Kali ini, tidak hanya kaget yang aku hadapi, tapi juga perasaan yang sangat menyakitkan untukku. Aku kembali menemukan sang belahan hatiku tergeletak tak berdaya, jauh dari keramaian. Kuhampiri dia. Betapa kagetnya aku, saat kusentuh tubuhnya yang dingin. Dingin sekali. Tapi dia sempat membuka matanya.
"Byakuya-sama…" rintihnya. Aku memenganginya dalam pangkuanku. Aku masih merasakan dia tersenyum walau dalam keadaan yang lemah.
"Byakuya-sama…" kali ini aku mengangguk, "Aku… aku belum menemukan Rukia, aku sangat lelah…" ucapnya lirih. Aku yakin, dia pasti mencari dan terus mencari adik kesayangannya itu. aku tidak tega melihatnya. Satu kali kukedipkan mataku sedikit lebih lama untuk menahan air mataku, tapi aku malah menyesalinya. Kenapa? karena aku tidak bisa lagi menatap matanya yang indah. Menatapnya berkedip padaku, juga tersenyum padaku. Baru saja, napas yang baru saja itu, adalah napas terakhir yang bisa kurasakan hembusannya dari Hisana.
~R~
Sejak kematian istriku, aku berusaha dengan segala hal yang ku bisa untuk mencari peninggalan Hisana satu-satunya. Aku berjanji untuk menjaganya, sekaligus mengangkatnya sebagai adikku, dan aku juga akan sangat menyayanginya seperti aku menyayangi kakaknya.
Beberapa bulan dari kematian istriku, saat aku diangkat sebagai kapten divisi 6, saat diadakannya penerimaan calon shinigami baru, tidak sengaja aku melihat wajah Hisana kembali. Kembali dalam keceriaannya. Benarkah itu Hisana? Aku masih belum tahu dia sebenarnya. Mungkinkah dia, adik Hisana yang selama ini kucari?
Karena penasaran, kupanggil gadis kecil itu ke ruang kerjaku. Dia menundukkan badannya sedikit saat bertemu denganku.
"Byakuya-sama, anda memanggil saya?" tanyanya yang membuat mataku terbelalak. Suaranya, senyumnya, juga tatapan matanya, benar-benar seperti Hisana.
"Benar. Siapa namamu?" tanyaku langsung.
"Nama saya, Rukia-" aku terlanjur kaget sebelum mendengar kelanjutan kalimatnya.
"A-apakah kau memiliki seorang kakak?" tanyaku sedikit gagap.
"Benar. Tapi saya sudah kehilangannya sejak lama. Saya tidak tahu dimana dia saat ini" jawabnya.
Benar. Rukia inilah yang selama ini kucari. Aku sudah yakin, seyakin-yakinnya hatiku.
"Apakah, kakakmu bernama Hisana?" tanyaku lagi untuk lebih meyakinkan.
Kali ini giliran Rukia yang kaget menatapku sebelum dia mengangguk mengiyakan pertanyaanku. Ini artinya, Rukia adik Hisana ada di depanku. Aku kaget bercampur senang.

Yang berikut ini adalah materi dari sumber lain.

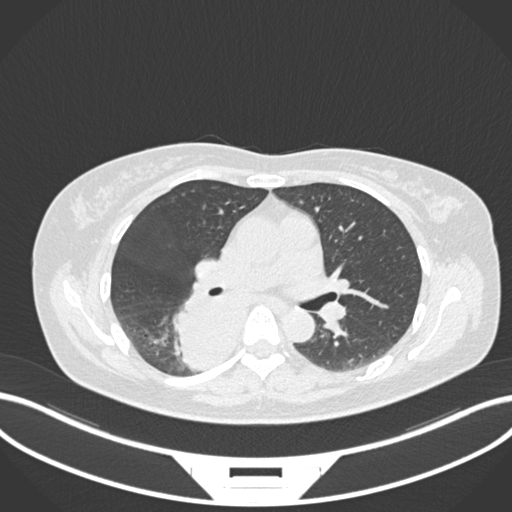
Chest CT, one axial slice. Slice 603 of 677 in the series (ordered by position). Lung window (W 1500 / L -600 HU). 1 mm slice thickness. 512 × 512 image matrix, field of view 400 × 400 mm. Female patient, age 54 years. From the clinical record (not read from this slice): clinical TNM (as recorded): T4 N0 M0.
Structures marked on this image (bounding box drawn by a radiologist):
- lung tumour (recorded histology: adenocarcinoma): bounding box <172,285,250,373> (left, top, right, bottom; pixels)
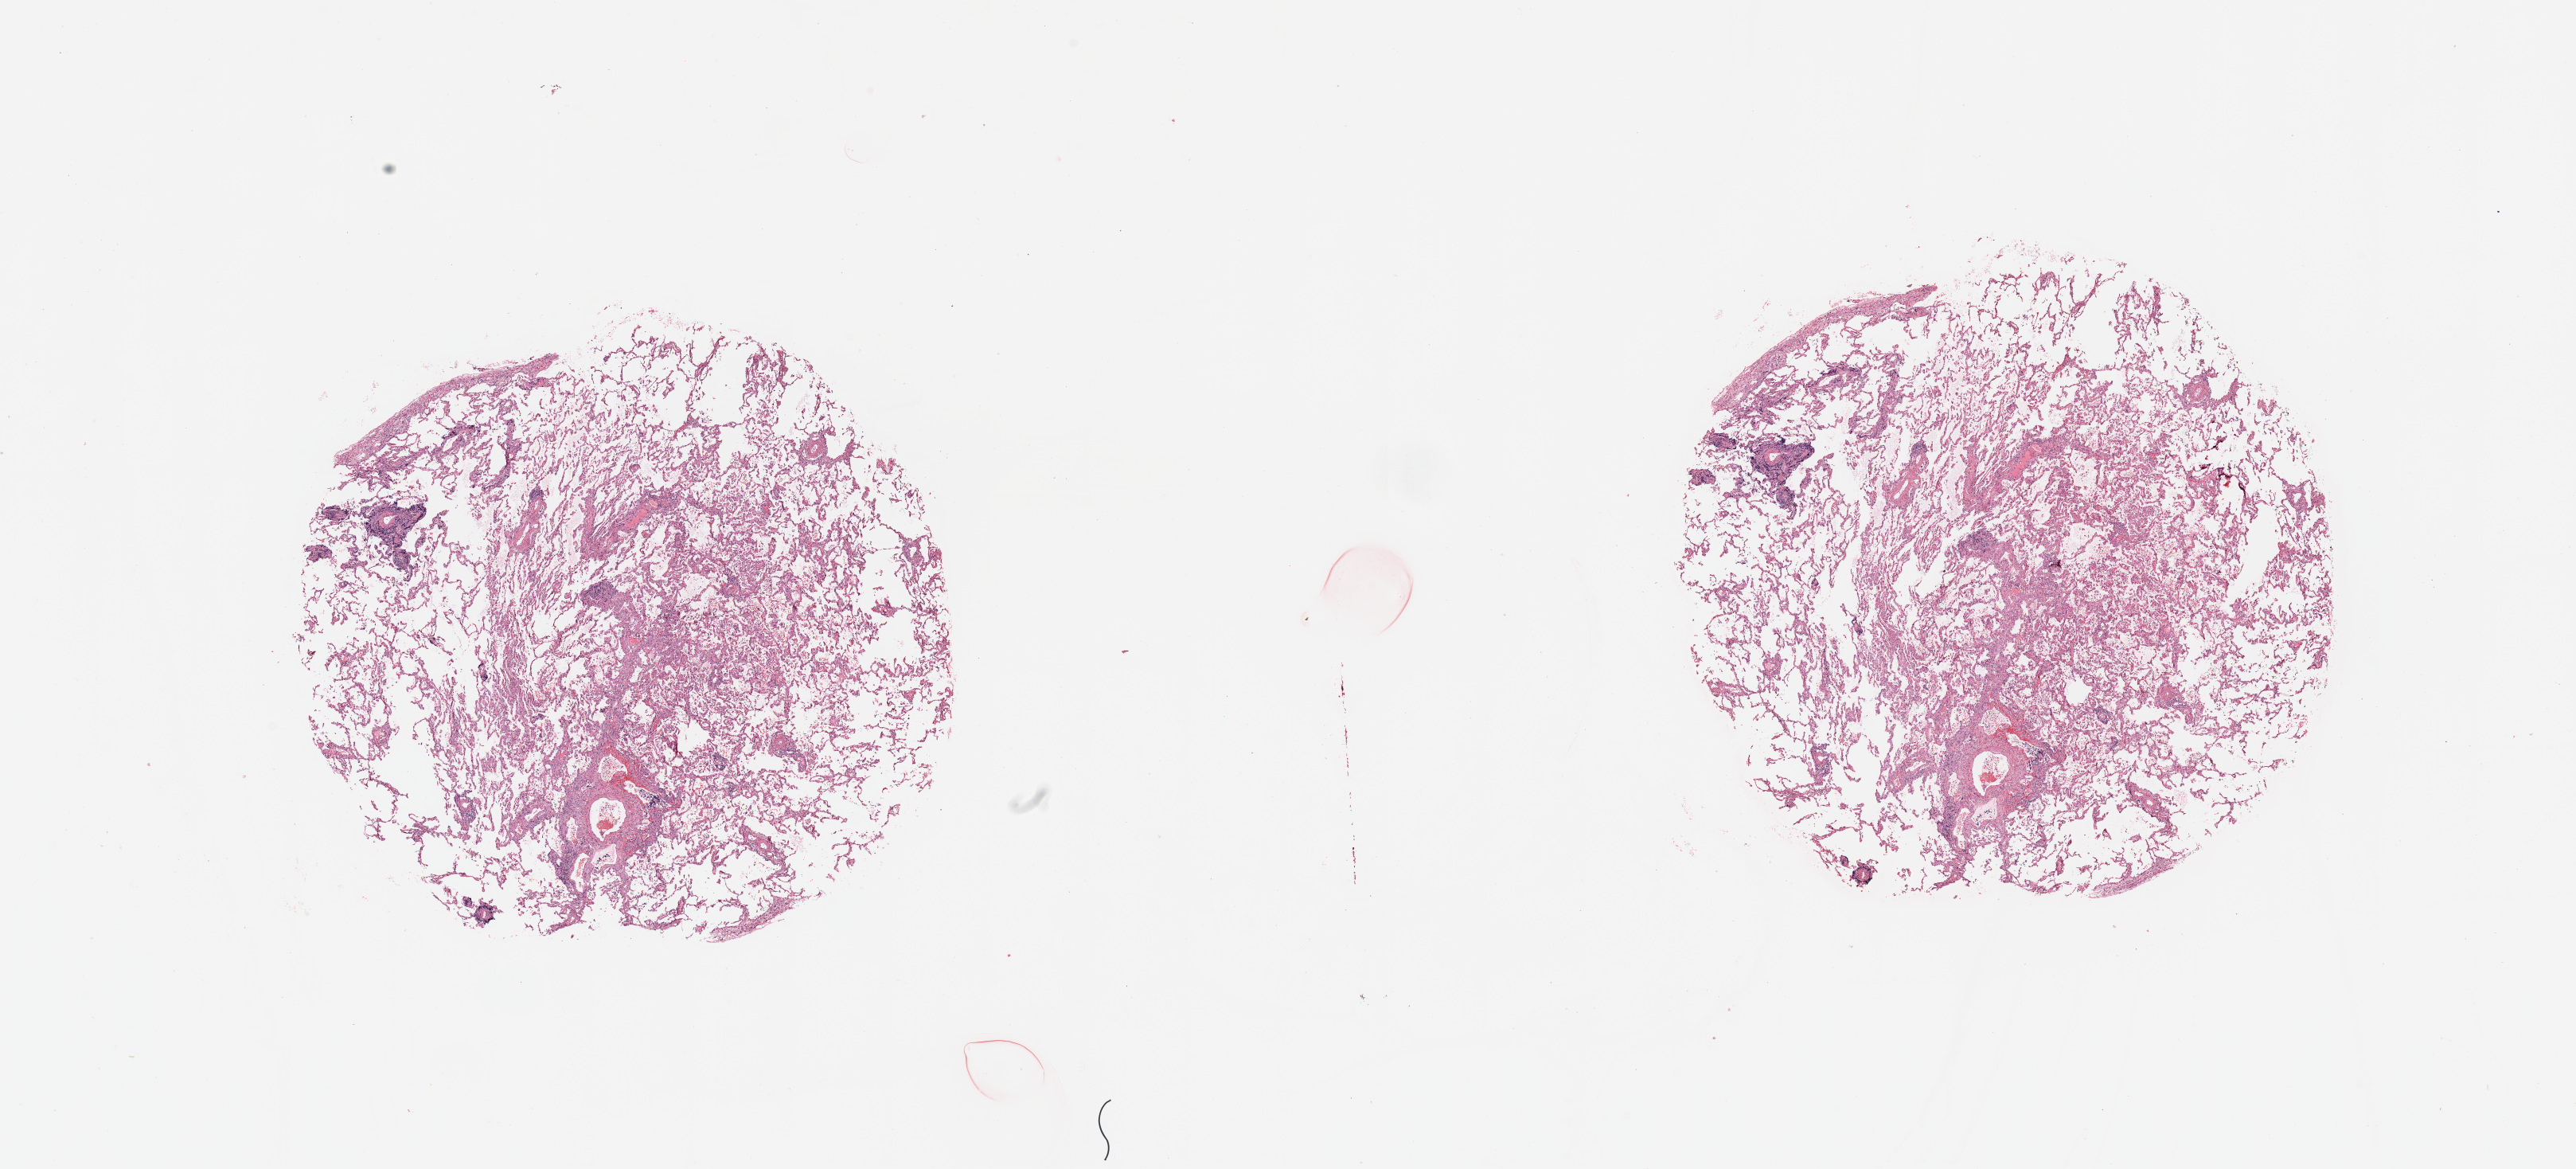
H&E whole-slide image, shown as a low-resolution overview of the whole scanned area (about 25.6 x 11.6 mm), normal (non-tumour) tissue sample, lung. Patient: male, age 63 years.
- this section: normal (non-tumour) tissue from the same patient
- patient diagnosis: Adenocarcinoma, NOS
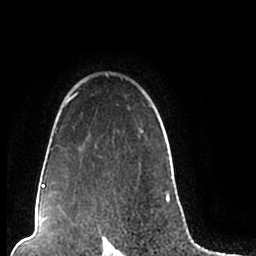
Breast MRI (dynamic contrast-enhanced), one axial slice; position 165 of 200 along the scan axis; cropped to one breast; dynamic contrast-enhanced series, time point 2 of 7 at this slice position (early post-contrast); 1.5 T; TE 2.2 ms, TR 4.6 ms; 0.8 mm slice thickness; 256 × 256 image matrix, field of view 160 × 160 mm. Female patient.
Outlined on this slice (semi-automatically segmented with operator editing):
- enhancing-tissue mask used for the functional tumour volume (all voxels passing the contrast-enhancement thresholds inside the analysis volume; usually the tumour): box from (x=44, y=72) to (x=170, y=206) px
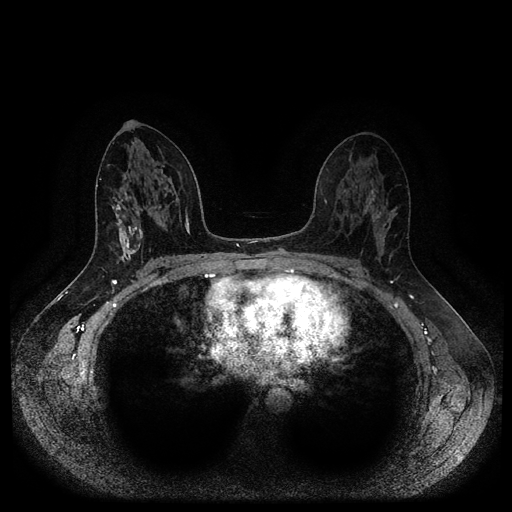
Breast MRI (dynamic contrast-enhanced, multi-phase), one axial slice; dynamic contrast-enhanced series, time point 2 of 5 at this slice position (early post-contrast); 1.5 T; TE 2.6 ms, TR 5.3 ms; 2 mm slice thickness; 512 × 512 image matrix, field of view 360 × 360 mm. Patient: female, 45 years.
Structures marked on this image (semi-automatic segmentation, software-assisted and operator-edited):
- breast lesion (labelled benign in the annotation): bounding box [x1, y1, x2, y2] px = [112, 198, 143, 265]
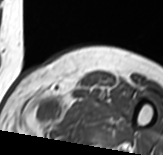
MRI of an extremity soft-tissue mass, one axial slice. Position 51 of 65 along the scan axis. MR volume resampled by the dataset authors to the PET/CT grid (not the native acquisition matrix). 3.27 mm slice thickness. 163 × 155 image matrix. Female patient. From the clinical record (not read from this slice): histological type: pleomorphic leiomyosarcoma; grade: high; site of the primary tumour: left thigh.
Annotated regions visible in this slice (expert contour drawn on MRI and transferred to this co-registered scan by the dataset authors):
- gross tumour volume including surrounding oedema: bounding box (x1, y1, x2, y2) in pixels: (32, 95, 88, 130)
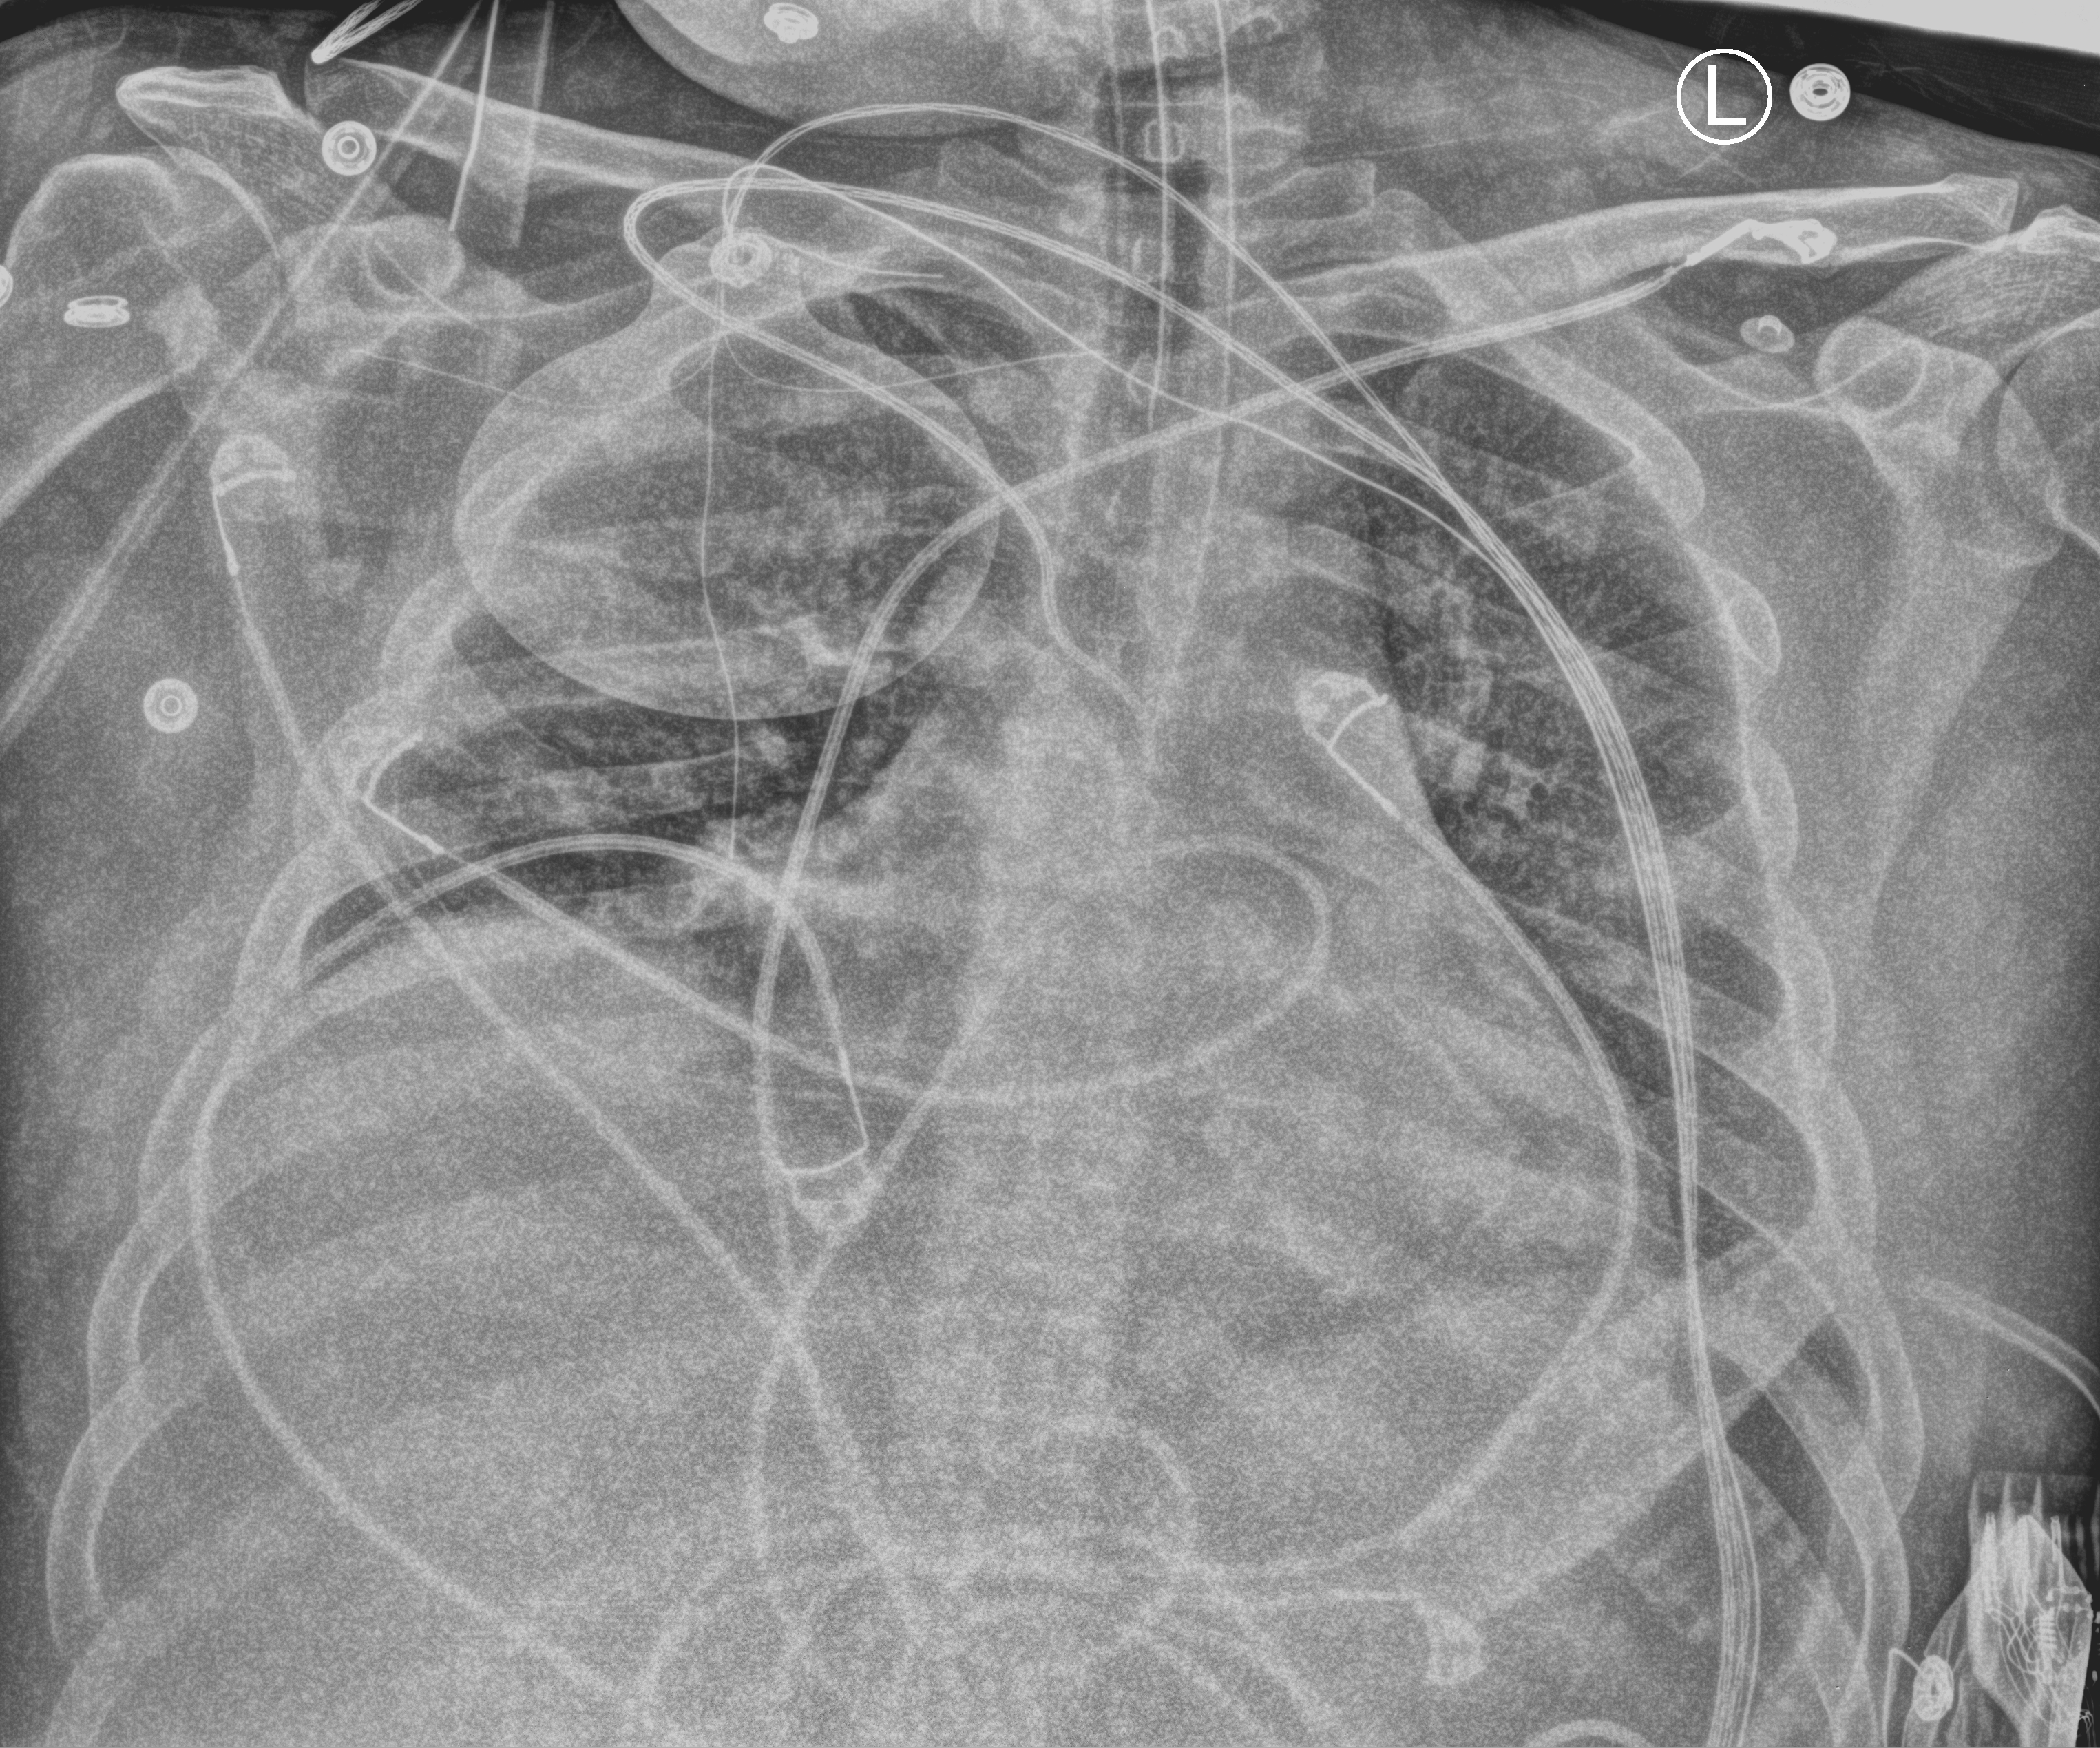
Bedside chest radiograph (computed radiography), anteroposterior (AP) projection. Male patient hospitalised with COVID-19, age 18–59 years.
From the hospital-stay record, not from the radiograph (when in the stay this image was taken is not recorded): COPD (admission record): no; mechanically ventilated during this hospital stay: yes; length of hospital stay: 61 days.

Setelah tau Rukia benar-benar adik Hisana, seperti janjiku pada Hisana, bahwa aku akan menjaganya dan mengangkatnya sebagai adikku, dalam keluarga Kuchiki.
Meski banyak hal yang harus aku selesaikan dengan keluargaku –keluarga Kuchiki- aku tetap bersekukuh untuk mengangkat Rukia sebagai adikku. Meski ada suatu hal yang harus aku korbankan, aku akan mengorbankannya demi kehadiran Rukia dalam hidupku.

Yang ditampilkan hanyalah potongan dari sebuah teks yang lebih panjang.